Researchers from the state Department of Health, University at Albany and SUNY Rensselaer said the vaccines’ effectiveness against hospitalization in New York remained between 91% and 95%, when adjusted for age, from early May to late July. Effectiveness against getting infected, however, dropped from about 92% to 80% during that time period, as the delta variant became the dominant form of the virus, the study said.

That waning effectiveness, in part, led the federal government to announce Wednesday that booster shots will be available to Americans eight months after their first vaccination series, starting in September.

McMahon said the vaccine remains “the best tool we have to protect ourselves in this pandemic. Is it a perfect tool? No.”

He said that 40% number is skewed because the county has a relatively high rate of vaccination: The more vaccinated people you have, the more likely some of them will test positive.

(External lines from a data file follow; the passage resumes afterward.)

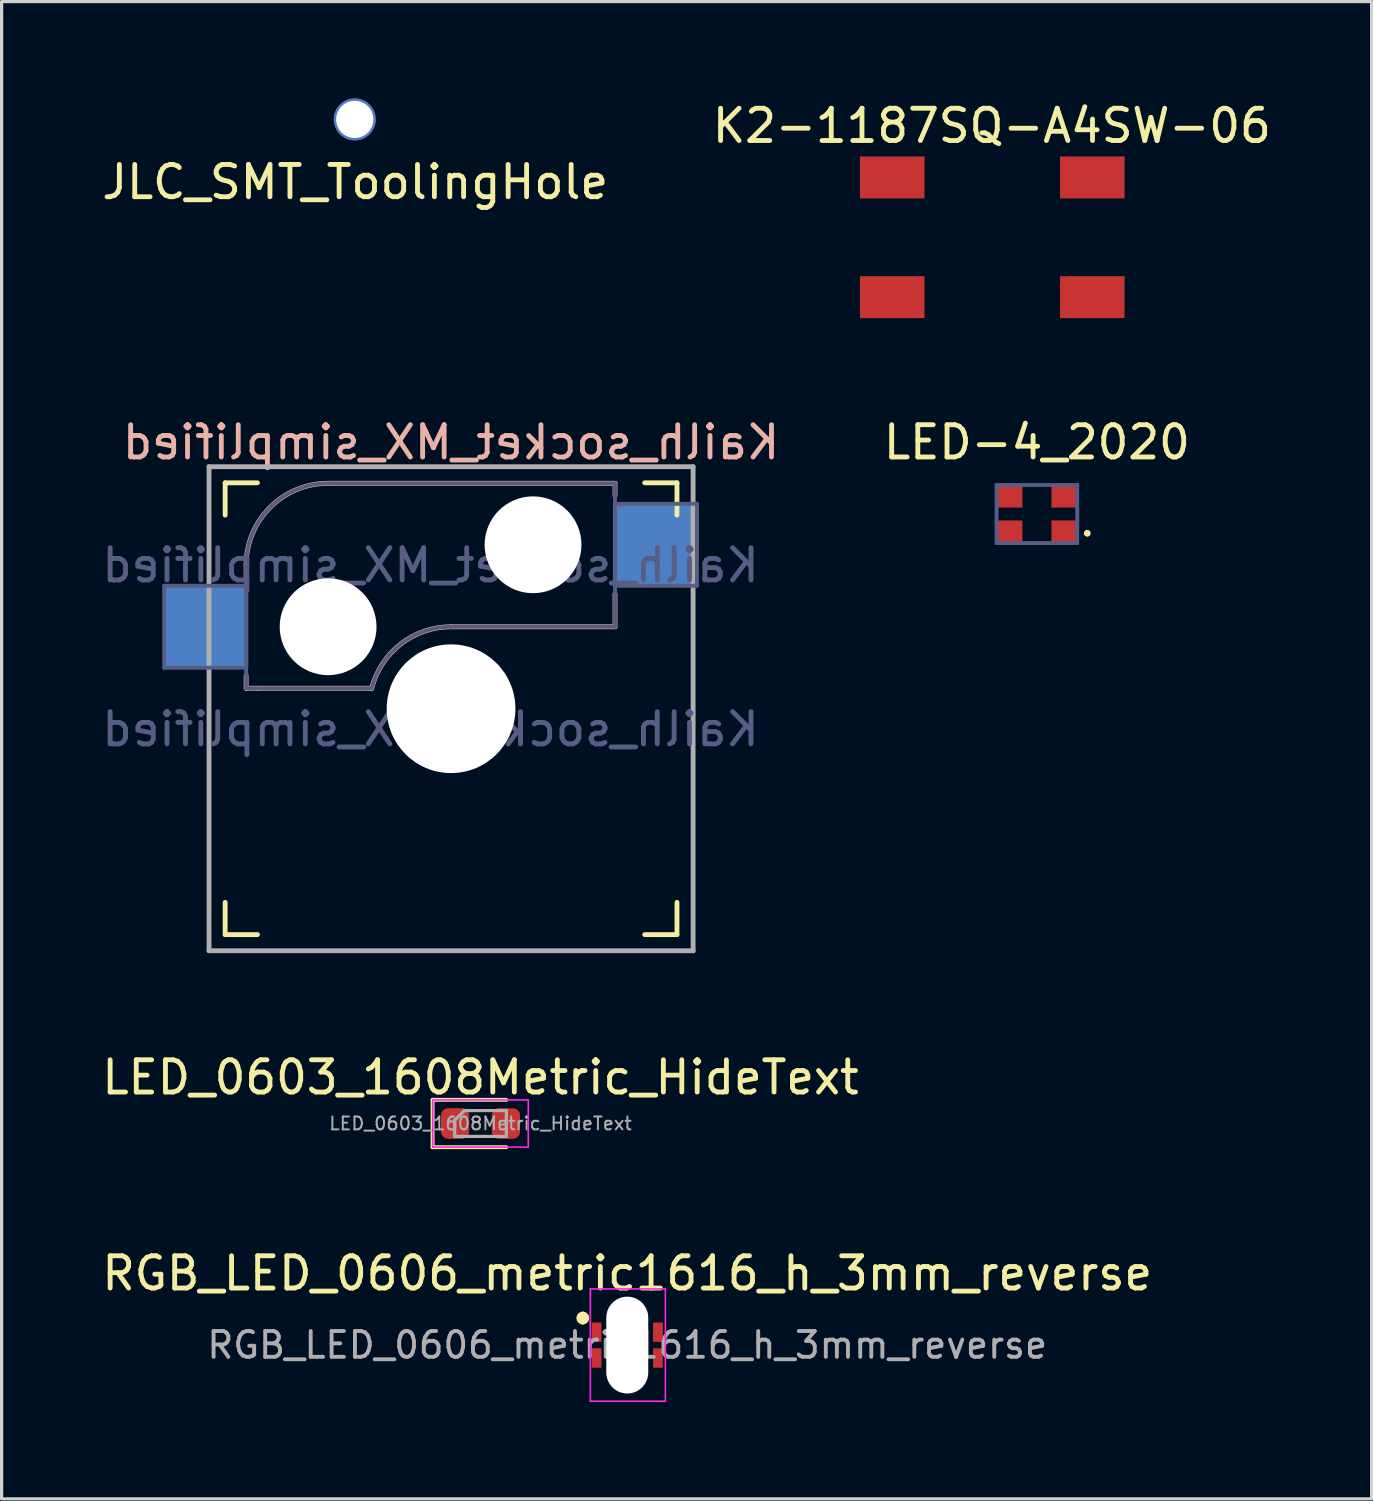
<source format=kicad_pcb>
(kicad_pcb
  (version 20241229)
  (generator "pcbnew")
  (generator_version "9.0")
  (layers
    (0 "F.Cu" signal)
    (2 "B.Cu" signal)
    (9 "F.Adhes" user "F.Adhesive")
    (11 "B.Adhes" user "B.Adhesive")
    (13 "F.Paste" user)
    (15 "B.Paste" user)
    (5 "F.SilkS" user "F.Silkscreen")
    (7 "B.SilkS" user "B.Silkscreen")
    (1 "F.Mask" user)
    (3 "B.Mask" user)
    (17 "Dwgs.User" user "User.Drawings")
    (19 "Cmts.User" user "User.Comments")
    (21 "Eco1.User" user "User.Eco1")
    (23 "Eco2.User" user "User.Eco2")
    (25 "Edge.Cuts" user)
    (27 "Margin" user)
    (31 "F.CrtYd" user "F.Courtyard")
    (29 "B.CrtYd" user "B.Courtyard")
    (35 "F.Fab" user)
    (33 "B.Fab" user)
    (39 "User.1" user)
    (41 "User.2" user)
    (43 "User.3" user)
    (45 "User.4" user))
  (footprint "K2-1187SQ-A4SW-06"
    (layer "F.Cu")
    (at 27.697 4.303)
    (property "Reference" "K2-1187SQ-A4SW-06" (at -0.013 -3.454 0) (layer "F.SilkS") (effects (font (size 1 1) (thickness 0.15))))
    (attr through_hole)
    (pad "1" smd rect (at -3.1 1.855) (size 2 1.3) (layers "F.Cu" "F.Mask" "F.Paste"))
    (pad "1" smd rect (at 3.1 1.855) (size 2 1.3) (layers "F.Cu" "F.Mask" "F.Paste"))
    (pad "2" smd rect (at -3.1 -1.855) (size 2 1.3) (layers "F.Cu" "F.Mask" "F.Paste"))
    (pad "2" smd rect (at 3.1 -1.855) (size 2 1.3) (layers "F.Cu" "F.Mask" "F.Paste")))
  (footprint "JLC_SMT_ToolingHole"
    (layer "F.Cu")
    (at 7.943 0.65)
    (property "Reference" "JLC_SMT_ToolingHole" (at 0.015 1.941 0) (layer "F.SilkS") (effects (font (size 1 1) (thickness 0.15))))
    (attr through_hole)
    (pad "" np_thru_hole circle (at 0 0) (size 1.3 1.3) (drill 1.152) (layers "*.Cu" "*.Mask")))
  (footprint "LED_0603_1608Metric_HideText"
    (layer "F.Cu")
    (at 11.839 31.764)
    (property "Reference" "LED_0603_1608Metric_HideText" (at 0 -1.43 0) (layer "F.SilkS") (effects (font (size 1 1) (thickness 0.15))))
    (attr smd)
    (fp_line (start -1.485 -0.735) (end -1.485 0.735) (stroke (width 0.12) (type solid)) (layer "F.SilkS"))
    (fp_line (start -1.485 0.735) (end 0.8 0.735) (stroke (width 0.12) (type solid)) (layer "F.SilkS"))
    (fp_line (start 0.8 -0.735) (end -1.485 -0.735) (stroke (width 0.12) (type solid)) (layer "F.SilkS"))
    (fp_line (start -1.48 -0.73) (end 1.48 -0.73) (stroke (width 0.05) (type solid)) (layer "F.CrtYd"))
    (fp_line (start -1.48 0.73) (end -1.48 -0.73) (stroke (width 0.05) (type solid)) (layer "F.CrtYd"))
    (fp_line (start 1.48 -0.73) (end 1.48 0.73) (stroke (width 0.05) (type solid)) (layer "F.CrtYd"))
    (fp_line (start 1.48 0.73) (end -1.48 0.73) (stroke (width 0.05) (type solid)) (layer "F.CrtYd"))
    (fp_line (start -0.8 -0.1) (end -0.8 0.4) (stroke (width 0.1) (type solid)) (layer "F.Fab"))
    (fp_line (start -0.8 0.4) (end 0.8 0.4) (stroke (width 0.1) (type solid)) (layer "F.Fab"))
    (fp_line (start -0.5 -0.4) (end -0.8 -0.1) (stroke (width 0.1) (type solid)) (layer "F.Fab"))
    (fp_line (start 0.8 -0.4) (end -0.5 -0.4) (stroke (width 0.1) (type solid)) (layer "F.Fab"))
    (fp_line (start 0.8 0.4) (end 0.8 -0.4) (stroke (width 0.1) (type solid)) (layer "F.Fab"))
    (fp_text user "${REFERENCE}" (at 0 0 0) (layer "F.Fab") (effects (font (size 0.4 0.4) (thickness 0.06))))
    (pad "1" smd roundrect (at -0.787 0) (size 0.875 0.95) (layers "F.Cu" "F.Mask" "F.Paste") (roundrect_rratio 0.25))
    (pad "2" smd roundrect (at 0.787 0) (size 0.875 0.95) (layers "F.Cu" "F.Mask" "F.Paste") (roundrect_rratio 0.25)))
  (footprint "Kailh_socket_MX_simplified"
    (layer "F.Cu")
    (at 10.927 18.911)
    (property "Reference" "Kailh_socket_MX_simplified" (at 0 -8.255 0) (layer "B.SilkS") (effects (font (size 1 1) (thickness 0.15)) (justify mirror)))
    (property "Value" "Kailh_socket_MX_simplified" (at 0 8.255 0) (layer "F.Fab") (hide yes) (effects (font (size 1 1) (thickness 0.15))))
    (attr smd)
    (fp_line (start -7 -6) (end -7 -7) (stroke (width 0.15) (type solid)) (layer "F.SilkS"))
    (fp_line (start -7 7) (end -7 6) (stroke (width 0.15) (type solid)) (layer "F.SilkS"))
    (fp_line (start -7 7) (end -6 7) (stroke (width 0.15) (type solid)) (layer "F.SilkS"))
    (fp_line (start -6 -7) (end -7 -7) (stroke (width 0.15) (type solid)) (layer "F.SilkS"))
    (fp_line (start 6 7) (end 7 7) (stroke (width 0.15) (type solid)) (layer "F.SilkS"))
    (fp_line (start 7 -7) (end 6 -7) (stroke (width 0.15) (type solid)) (layer "F.SilkS"))
    (fp_line (start 7 -7) (end 7 -6) (stroke (width 0.15) (type solid)) (layer "F.SilkS"))
    (fp_line (start 7 6) (end 7 7) (stroke (width 0.15) (type solid)) (layer "F.SilkS"))
    (fp_line (start -6.35 -4.445) (end -6.35 -4.064) (stroke (width 0.15) (type solid)) (layer "B.SilkS"))
    (fp_line (start -6.35 -1.016) (end -6.35 -0.635) (stroke (width 0.15) (type solid)) (layer "B.SilkS"))
    (fp_line (start -5.969 -0.635) (end -6.35 -0.635) (stroke (width 0.15) (type solid)) (layer "B.SilkS"))
    (fp_line (start -3.81 -6.985) (end 5.08 -6.985) (stroke (width 0.15) (type solid)) (layer "B.SilkS"))
    (fp_line (start -2.464 -0.635) (end -5.969 -0.635) (stroke (width 0.15) (type solid)) (layer "B.SilkS"))
    (fp_line (start 5.08 -6.985) (end 5.08 -6.604) (stroke (width 0.15) (type solid)) (layer "B.SilkS"))
    (fp_line (start 5.08 -3.556) (end 5.08 -2.54) (stroke (width 0.15) (type solid)) (layer "B.SilkS"))
    (fp_line (start 5.08 -2.54) (end 0 -2.54) (stroke (width 0.15) (type solid)) (layer "B.SilkS"))
    (fp_arc (start -6.35 -4.445) (mid -5.606051 -6.241051) (end -3.81 -6.985) (stroke (width 0.15) (type solid)) (layer "B.SilkS"))
    (fp_arc (start -2.464162 -0.61604) (mid -1.563147 -2.002042) (end 0 -2.54) (stroke (width 0.15) (type solid)) (layer "B.SilkS"))
    (fp_line (start -6.9 6.9) (end -6.9 -6.9) (stroke (width 0.15) (type solid)) (layer "Eco2.User"))
    (fp_line (start -6.9 6.9) (end 6.9 6.9) (stroke (width 0.15) (type solid)) (layer "Eco2.User"))
    (fp_line (start 6.9 -6.9) (end -6.9 -6.9) (stroke (width 0.15) (type solid)) (layer "Eco2.User"))
    (fp_line (start 6.9 -6.9) (end 6.9 6.9) (stroke (width 0.15) (type solid)) (layer "Eco2.User"))
    (fp_line (start -8.89 -3.81) (end -6.35 -3.81) (stroke (width 0.12) (type solid)) (layer "B.Fab"))
    (fp_line (start -8.89 -1.27) (end -8.89 -3.81) (stroke (width 0.12) (type solid)) (layer "B.Fab"))
    (fp_line (start -6.35 -1.27) (end -8.89 -1.27) (stroke (width 0.12) (type solid)) (layer "B.Fab"))
    (fp_line (start -6.35 -0.635) (end -6.35 -4.445) (stroke (width 0.12) (type solid)) (layer "B.Fab"))
    (fp_line (start -6.35 -0.635) (end -2.54 -0.635) (stroke (width 0.12) (type solid)) (layer "B.Fab"))
    (fp_line (start -3.81 -6.985) (end 5.08 -6.985) (stroke (width 0.12) (type solid)) (layer "B.Fab"))
    (fp_line (start 5.08 -6.985) (end 5.08 -2.54) (stroke (width 0.12) (type solid)) (layer "B.Fab"))
    (fp_line (start 5.08 -6.35) (end 7.62 -6.35) (stroke (width 0.12) (type solid)) (layer "B.Fab"))
    (fp_line (start 5.08 -2.54) (end 0 -2.54) (stroke (width 0.12) (type solid)) (layer "B.Fab"))
    (fp_line (start 7.62 -6.35) (end 7.62 -3.81) (stroke (width 0.12) (type solid)) (layer "B.Fab"))
    (fp_line (start 7.62 -3.81) (end 5.08 -3.81) (stroke (width 0.12) (type solid)) (layer "B.Fab"))
    (fp_arc (start -6.35 -4.445) (mid -5.606051 -6.241051) (end -3.81 -6.985) (stroke (width 0.12) (type solid)) (layer "B.Fab"))
    (fp_arc (start -2.464162 -0.61604) (mid -1.563147 -2.002042) (end 0 -2.54) (stroke (width 0.12) (type solid)) (layer "B.Fab"))
    (fp_line (start -7.5 -7.5) (end 7.5 -7.5) (stroke (width 0.15) (type solid)) (layer "F.Fab"))
    (fp_line (start -7.5 7.5) (end -7.5 -7.5) (stroke (width 0.15) (type solid)) (layer "F.Fab"))
    (fp_line (start 7.5 -7.5) (end 7.5 7.5) (stroke (width 0.15) (type solid)) (layer "F.Fab"))
    (fp_line (start 7.5 7.5) (end -7.5 7.5) (stroke (width 0.15) (type solid)) (layer "F.Fab"))
    (fp_text user "${REFERENCE}" (at -0.635 -4.445 0) (layer "B.Fab") (effects (font (size 1 1) (thickness 0.15)) (justify mirror)))
    (fp_text user "${VALUE}" (at -0.635 0.635 0) (layer "B.Fab") (effects (font (size 1 1) (thickness 0.15)) (justify mirror)))
    (pad "" np_thru_hole circle (at -3.81 -2.54) (size 3 3) (drill 3) (layers "*.Cu" "*.Mask"))
    (pad "" np_thru_hole circle (at 0 0) (size 3.988 3.988) (drill 3.988) (layers "*.Cu" "*.Mask"))
    (pad "" np_thru_hole circle (at 2.54 -5.08) (size 3 3) (drill 3) (layers "*.Cu" "*.Mask"))
    (pad "1" smd rect (at 6.29 -5.08) (size 2.55 2.5) (layers "B.Cu" "B.Mask" "B.Paste"))
    (pad "2" smd rect (at -7.56 -2.54) (size 2.55 2.5) (layers "B.Cu" "B.Mask" "B.Paste")))
  (footprint "RGB_LED_0606_metric1616_h_3mm_reverse"
    (layer "F.Cu")
    (at 16.387 38.63)
    (property "Reference" "RGB_LED_0606_metric1616_h_3mm_reverse" (at 0 -2.223 0) (layer "F.SilkS") (effects (font (size 1 1) (thickness 0.15))))
    (attr smd)
    (fp_arc (start -1.378 -0.9375) (mid -1.278 -0.8375) (end -1.378 -0.7375) (stroke (width 0.2) (type solid)) (layer "F.SilkS"))
    (fp_arc (start -1.378 -0.7375) (mid -1.478 -0.8375) (end -1.378 -0.9375) (stroke (width 0.2) (type solid)) (layer "F.SilkS"))
    (fp_line (start -1.143 -1.74) (end 1.181 -1.74) (stroke (width 0.05) (type solid)) (layer "F.CrtYd"))
    (fp_line (start -1.143 1.74) (end -1.143 -1.74) (stroke (width 0.05) (type solid)) (layer "F.CrtYd"))
    (fp_line (start 1.181 -1.74) (end 1.181 1.74) (stroke (width 0.05) (type solid)) (layer "F.CrtYd"))
    (fp_line (start 1.181 1.74) (end -1.143 1.74) (stroke (width 0.05) (type solid)) (layer "F.CrtYd"))
    (fp_text user "${REFERENCE}" (at 0 0 0) (layer "F.Fab") (effects (font (size 0.8 0.8) (thickness 0.12))))
    (pad "" np_thru_hole oval (at 0 0) (size 1.3 3) (drill oval 1.3 3) (layers "*.Cu" "*.Mask"))
    (pad "1" smd rect (at -0.95 0.4) (size 0.3 0.6) (layers "F.Cu" "F.Mask" "F.Paste"))
    (pad "2" smd rect (at -0.95 -0.4) (size 0.3 0.6) (layers "F.Cu" "F.Mask" "F.Paste"))
    (pad "3" smd rect (at 0.95 -0.4) (size 0.3 0.6) (layers "F.Cu" "F.Mask" "F.Paste"))
    (pad "4" smd rect (at 0.95 0.4) (size 0.3 0.6) (layers "F.Cu" "F.Mask" "F.Paste")))
  (footprint "LED-4_2020"
    (layer "F.Cu")
    (at 29.081 12.878)
    (property "Reference" "LED-4_2020" (at 0 -2.223 0) (layer "F.SilkS") (effects (font (size 1 1) (thickness 0.15))))
    (attr through_hole)
    (fp_arc (start 1.60556 0.596901) (mid 1.51363 0.599443) (end 1.605279 0.591821) (stroke (width 0.12) (type solid)) (layer "F.SilkS"))
    (fp_line (start -1.25 -0.9) (end -1.25 0.9) (stroke (width 0.12) (type solid)) (layer "B.Fab"))
    (fp_line (start 1.25 -0.9) (end -1.25 -0.9) (stroke (width 0.12) (type solid)) (layer "B.Fab"))
    (fp_line (start 1.25 0.9) (end -1.25 0.9) (stroke (width 0.12) (type solid)) (layer "B.Fab"))
    (fp_line (start 1.25 0.9) (end 1.25 -0.9) (stroke (width 0.12) (type solid)) (layer "B.Fab"))
    (pad "1" smd rect (at 0.85 0.55) (size 0.8 0.7) (layers "F.Cu" "F.Mask" "F.Paste"))
    (pad "2" smd rect (at -0.85 -0.55) (size 0.8 0.7) (layers "F.Cu" "F.Mask" "F.Paste"))
    (pad "3" smd rect (at 0.85 -0.55) (size 0.8 0.7) (layers "F.Cu" "F.Mask" "F.Paste"))
    (pad "4" smd rect (at -0.85 0.55) (size 0.8 0.7) (layers "F.Cu" "F.Mask" "F.Paste")))
  (gr_rect
    (start -3 -3)
    (end 39.452 43.395)
    (stroke (width 0.1) (type default))
    (fill no)
    (layer "Edge.Cuts")))
</source>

It’s important to know what that 40% figure represents and what it doesn’t. It means that of all the county’s confirmed positive cases since July 1, 40% of them were in fully vaccinated people. It does not mean that 40% of fully vaccinated people were infected. That number is impossible to know, for a variety of reasons, but the percentage is certainly much smaller.

How small? In Onondaga County, nearly 281,000 people have been fully vaccinated, and about 702 cases have been confirmed in that group since July 1. That means that 25 of every 10,000 fully vaccinated people have tested positive since then, when the delta variant took off.

Put another way, only about two-tenths of 1% of county residents who fully vaccinated have tested positive since July 1.

By contrast, 51 out of every 10,000 unvaccinated people have tested positive since then, or about half of 1%. That’s double the rate of the vaccinated group.

The picture is muddier than that, though. There are likely far more Covid cases among both the vaccinated and unvaccinated that go undetected. Many people infected with the virus never have symptoms, or have symptoms that resemble allergies or a cold, so they don’t get tested.

In addition, McMahon noted that testing has increased over the last month, so more cases are being caught among both the vaccinated and unvaccinated. (The partially vaccinated represent about 2.6% of positive cases, and 4% were unknown vaccination status.)